USPS postpones price increase decision
By Erik Wasson - 09/05/13 04:47 PM ET
The troubled U.S. Postal Service on Thursday postponed a decision on whether to seek price increases.
The service is widely expected to ask the Postal Regulatory Commission this fall to allow it to raise stamp prices to deal with its massive financial problems.
"The Postal Service Governors met today at a regularly scheduled Board meeting. As part of the agenda, the Governors considered pricing issues, including the possibility of filing for price adjustments," the USPS said in a statement. "The Governors continue to listen to stakeholders and have postponed final pricing decisions until the next scheduled Board of Governors meeting, Sept. 24 – 25, 2013."

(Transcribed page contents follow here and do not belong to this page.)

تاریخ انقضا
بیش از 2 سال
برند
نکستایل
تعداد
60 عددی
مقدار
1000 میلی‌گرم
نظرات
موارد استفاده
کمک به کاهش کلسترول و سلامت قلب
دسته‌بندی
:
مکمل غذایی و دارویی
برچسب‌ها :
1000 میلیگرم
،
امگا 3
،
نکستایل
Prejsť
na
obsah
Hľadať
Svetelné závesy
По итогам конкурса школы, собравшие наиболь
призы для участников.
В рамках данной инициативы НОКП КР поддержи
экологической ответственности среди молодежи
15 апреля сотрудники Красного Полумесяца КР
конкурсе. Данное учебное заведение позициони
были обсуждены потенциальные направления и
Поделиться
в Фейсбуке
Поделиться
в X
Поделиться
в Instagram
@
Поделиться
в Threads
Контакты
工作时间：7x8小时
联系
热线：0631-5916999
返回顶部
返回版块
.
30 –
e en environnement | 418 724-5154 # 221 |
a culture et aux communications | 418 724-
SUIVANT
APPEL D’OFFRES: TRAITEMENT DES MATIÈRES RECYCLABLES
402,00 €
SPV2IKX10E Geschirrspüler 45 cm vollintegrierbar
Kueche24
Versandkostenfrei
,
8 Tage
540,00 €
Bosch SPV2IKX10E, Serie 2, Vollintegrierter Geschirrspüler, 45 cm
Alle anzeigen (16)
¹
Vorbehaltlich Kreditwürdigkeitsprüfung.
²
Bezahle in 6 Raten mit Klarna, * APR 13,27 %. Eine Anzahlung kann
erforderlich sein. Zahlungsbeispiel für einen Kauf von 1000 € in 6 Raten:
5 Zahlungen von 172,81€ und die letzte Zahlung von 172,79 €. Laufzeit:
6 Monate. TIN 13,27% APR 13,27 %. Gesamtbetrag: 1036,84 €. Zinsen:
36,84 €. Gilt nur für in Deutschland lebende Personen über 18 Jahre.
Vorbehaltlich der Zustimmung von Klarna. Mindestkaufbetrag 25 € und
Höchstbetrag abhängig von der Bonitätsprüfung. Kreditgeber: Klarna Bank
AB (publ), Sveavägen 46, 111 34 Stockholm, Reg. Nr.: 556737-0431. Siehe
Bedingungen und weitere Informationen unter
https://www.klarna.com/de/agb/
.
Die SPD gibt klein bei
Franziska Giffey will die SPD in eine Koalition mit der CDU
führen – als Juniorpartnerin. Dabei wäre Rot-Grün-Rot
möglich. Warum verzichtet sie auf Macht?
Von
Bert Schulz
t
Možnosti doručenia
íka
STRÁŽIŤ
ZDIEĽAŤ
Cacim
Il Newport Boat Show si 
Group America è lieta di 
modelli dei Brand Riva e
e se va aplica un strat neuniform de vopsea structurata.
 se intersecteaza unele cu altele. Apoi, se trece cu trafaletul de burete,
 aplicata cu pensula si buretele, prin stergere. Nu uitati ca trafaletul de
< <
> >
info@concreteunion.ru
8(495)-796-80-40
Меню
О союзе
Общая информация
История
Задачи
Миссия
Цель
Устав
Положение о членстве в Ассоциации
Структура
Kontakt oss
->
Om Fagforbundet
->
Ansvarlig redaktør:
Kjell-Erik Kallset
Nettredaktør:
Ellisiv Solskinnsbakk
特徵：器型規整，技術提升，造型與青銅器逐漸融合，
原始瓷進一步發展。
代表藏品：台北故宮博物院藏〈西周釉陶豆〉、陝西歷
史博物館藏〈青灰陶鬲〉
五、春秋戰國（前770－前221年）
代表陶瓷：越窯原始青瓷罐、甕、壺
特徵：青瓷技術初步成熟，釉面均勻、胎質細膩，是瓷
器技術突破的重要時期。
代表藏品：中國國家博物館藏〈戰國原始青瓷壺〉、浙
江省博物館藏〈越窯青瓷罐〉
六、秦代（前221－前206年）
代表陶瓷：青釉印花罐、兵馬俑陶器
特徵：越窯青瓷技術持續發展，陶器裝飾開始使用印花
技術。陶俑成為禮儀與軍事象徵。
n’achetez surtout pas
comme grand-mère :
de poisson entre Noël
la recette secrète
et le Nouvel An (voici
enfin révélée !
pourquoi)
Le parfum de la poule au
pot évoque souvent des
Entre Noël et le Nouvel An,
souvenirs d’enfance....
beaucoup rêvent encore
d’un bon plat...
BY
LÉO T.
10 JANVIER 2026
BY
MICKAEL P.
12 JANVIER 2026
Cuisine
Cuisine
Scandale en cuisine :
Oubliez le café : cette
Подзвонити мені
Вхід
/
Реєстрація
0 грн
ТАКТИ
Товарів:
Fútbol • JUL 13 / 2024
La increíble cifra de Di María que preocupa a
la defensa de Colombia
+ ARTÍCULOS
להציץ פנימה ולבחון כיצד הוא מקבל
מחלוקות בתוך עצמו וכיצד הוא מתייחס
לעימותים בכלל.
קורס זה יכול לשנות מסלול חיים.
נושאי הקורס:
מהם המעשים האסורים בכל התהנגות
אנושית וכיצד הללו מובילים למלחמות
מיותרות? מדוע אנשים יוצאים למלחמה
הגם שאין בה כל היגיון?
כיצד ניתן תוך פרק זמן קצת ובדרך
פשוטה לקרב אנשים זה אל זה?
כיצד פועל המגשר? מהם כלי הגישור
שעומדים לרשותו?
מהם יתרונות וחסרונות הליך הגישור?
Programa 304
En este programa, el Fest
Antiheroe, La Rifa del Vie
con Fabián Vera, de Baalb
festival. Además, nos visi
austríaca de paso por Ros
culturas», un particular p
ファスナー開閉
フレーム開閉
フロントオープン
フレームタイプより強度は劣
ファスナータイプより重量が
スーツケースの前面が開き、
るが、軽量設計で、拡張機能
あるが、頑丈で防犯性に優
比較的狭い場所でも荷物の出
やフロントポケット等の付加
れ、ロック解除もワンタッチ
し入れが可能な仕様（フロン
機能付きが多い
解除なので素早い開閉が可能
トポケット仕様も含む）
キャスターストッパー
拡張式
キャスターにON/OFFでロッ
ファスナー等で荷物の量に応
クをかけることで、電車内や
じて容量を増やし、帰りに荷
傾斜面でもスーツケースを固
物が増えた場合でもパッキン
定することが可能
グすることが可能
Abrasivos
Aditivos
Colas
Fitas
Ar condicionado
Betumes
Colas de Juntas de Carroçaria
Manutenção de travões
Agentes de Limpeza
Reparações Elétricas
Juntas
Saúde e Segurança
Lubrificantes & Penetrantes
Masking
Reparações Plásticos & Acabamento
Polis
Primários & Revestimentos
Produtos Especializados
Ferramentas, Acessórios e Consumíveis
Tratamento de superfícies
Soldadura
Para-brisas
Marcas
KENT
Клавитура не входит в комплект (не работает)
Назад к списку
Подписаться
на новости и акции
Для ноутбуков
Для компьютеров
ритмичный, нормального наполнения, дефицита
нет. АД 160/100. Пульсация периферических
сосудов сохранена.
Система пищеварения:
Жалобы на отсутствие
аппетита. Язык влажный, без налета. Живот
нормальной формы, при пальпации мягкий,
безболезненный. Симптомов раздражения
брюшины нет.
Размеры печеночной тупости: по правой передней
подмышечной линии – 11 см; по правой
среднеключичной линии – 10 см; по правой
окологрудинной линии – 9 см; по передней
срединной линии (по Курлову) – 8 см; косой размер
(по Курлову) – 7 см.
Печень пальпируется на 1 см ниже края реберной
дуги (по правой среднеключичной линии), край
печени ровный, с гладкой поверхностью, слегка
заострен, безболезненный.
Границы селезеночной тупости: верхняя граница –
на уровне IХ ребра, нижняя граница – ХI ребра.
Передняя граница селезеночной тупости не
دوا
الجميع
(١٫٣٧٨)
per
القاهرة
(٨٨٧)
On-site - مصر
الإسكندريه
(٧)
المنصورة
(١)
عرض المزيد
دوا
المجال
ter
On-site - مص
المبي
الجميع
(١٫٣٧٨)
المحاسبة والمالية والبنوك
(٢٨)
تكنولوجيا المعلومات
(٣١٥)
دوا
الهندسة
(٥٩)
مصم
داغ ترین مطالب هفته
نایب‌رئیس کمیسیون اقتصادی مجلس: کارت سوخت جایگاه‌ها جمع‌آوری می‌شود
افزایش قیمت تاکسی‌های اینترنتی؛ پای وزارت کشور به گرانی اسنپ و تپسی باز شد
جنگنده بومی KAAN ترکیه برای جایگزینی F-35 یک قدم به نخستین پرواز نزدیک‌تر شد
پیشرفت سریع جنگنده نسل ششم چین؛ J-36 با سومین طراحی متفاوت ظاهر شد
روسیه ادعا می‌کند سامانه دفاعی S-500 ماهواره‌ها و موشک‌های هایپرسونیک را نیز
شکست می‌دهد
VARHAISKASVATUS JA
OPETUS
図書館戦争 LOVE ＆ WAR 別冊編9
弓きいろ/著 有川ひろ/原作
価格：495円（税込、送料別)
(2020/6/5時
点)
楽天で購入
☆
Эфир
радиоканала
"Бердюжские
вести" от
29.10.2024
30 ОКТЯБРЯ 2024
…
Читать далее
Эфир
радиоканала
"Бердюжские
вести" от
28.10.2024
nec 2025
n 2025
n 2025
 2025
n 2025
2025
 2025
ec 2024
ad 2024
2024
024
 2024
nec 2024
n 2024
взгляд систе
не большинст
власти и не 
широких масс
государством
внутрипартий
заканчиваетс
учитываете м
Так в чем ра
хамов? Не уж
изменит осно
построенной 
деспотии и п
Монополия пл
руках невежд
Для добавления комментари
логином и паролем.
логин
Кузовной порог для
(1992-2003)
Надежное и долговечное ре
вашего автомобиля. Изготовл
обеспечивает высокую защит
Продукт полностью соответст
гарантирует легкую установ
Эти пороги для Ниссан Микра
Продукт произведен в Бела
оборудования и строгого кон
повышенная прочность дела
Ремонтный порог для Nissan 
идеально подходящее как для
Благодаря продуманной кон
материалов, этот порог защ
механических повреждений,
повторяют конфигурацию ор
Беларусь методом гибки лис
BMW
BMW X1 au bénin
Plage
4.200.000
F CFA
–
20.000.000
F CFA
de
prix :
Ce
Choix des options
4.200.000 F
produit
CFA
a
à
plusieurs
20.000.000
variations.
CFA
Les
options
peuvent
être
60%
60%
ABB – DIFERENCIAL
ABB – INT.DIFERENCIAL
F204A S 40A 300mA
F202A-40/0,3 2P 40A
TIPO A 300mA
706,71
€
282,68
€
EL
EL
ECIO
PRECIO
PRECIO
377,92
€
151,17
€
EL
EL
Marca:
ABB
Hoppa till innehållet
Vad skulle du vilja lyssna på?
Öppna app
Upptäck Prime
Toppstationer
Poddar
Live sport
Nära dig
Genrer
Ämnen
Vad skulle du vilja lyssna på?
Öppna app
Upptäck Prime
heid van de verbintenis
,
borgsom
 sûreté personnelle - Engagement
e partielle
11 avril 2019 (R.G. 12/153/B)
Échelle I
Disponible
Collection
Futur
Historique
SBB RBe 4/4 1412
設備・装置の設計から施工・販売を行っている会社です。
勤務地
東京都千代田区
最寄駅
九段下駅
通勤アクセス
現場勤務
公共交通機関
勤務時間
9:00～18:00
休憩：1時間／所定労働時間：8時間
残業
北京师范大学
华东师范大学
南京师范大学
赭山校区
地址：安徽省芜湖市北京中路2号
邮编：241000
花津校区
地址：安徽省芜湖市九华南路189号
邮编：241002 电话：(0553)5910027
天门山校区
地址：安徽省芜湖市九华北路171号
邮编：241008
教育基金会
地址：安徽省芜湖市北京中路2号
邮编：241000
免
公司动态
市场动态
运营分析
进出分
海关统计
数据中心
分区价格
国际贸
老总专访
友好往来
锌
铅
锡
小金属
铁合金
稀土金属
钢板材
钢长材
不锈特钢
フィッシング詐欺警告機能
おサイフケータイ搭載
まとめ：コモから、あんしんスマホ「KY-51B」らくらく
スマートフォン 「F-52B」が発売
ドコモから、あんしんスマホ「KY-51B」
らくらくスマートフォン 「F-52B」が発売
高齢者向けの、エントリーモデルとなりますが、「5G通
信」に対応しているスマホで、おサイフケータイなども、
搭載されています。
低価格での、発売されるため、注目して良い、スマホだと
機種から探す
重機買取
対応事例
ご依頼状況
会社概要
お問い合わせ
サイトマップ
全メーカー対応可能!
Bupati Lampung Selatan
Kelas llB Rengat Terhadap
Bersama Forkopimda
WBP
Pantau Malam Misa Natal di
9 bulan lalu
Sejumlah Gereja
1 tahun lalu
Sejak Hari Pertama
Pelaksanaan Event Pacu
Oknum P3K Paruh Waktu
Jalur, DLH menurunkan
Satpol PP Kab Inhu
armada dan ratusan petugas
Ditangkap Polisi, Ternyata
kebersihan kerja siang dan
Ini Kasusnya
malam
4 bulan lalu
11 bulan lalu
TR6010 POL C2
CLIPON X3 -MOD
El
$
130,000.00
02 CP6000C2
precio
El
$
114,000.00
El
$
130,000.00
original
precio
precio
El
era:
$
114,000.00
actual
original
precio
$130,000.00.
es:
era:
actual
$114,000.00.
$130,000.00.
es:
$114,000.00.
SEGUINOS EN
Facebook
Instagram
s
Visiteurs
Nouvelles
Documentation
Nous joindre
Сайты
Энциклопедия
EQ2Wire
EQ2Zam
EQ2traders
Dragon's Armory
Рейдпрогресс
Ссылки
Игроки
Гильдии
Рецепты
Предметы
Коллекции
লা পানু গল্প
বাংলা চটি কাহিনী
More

Lobbyists opposed to the increase had expected the Postal Service to seek as much as a 3 cent increase in the price of the 46 cent first-class stamp and a double digit increase in the average 27 cent cost of mailing magazines. The price increases would take place in January, if approved.
The head of MPA, the Association of Magazine Media said she was encouraged by the delay.
"This action affords us additional time to work with them and detail the devastating impact a rate increase would have on the mailing industry and the 8.4 million jobs that depend on it. It also gives us, the Postal Service, and the entire mailing industry additional time to continue working in concert to convince Congress that the solution to the Postal Service’s problems lies not in rate increases, but in meaningful postal reform legislation," MPA President Mary Berner said.
The USPS lost a record $15.9 billion in fiscal 2012, mostly due to required prepayments for future retirees’ healthcare. The agency’s losses have declined, to $3.9 billion, in the first nine months of the current fiscal year, including the pre-payments.
Congress has competing House and Senate bills to reform the Postal Service, but may be unable to reconcile them amid other fiscal fights this fall.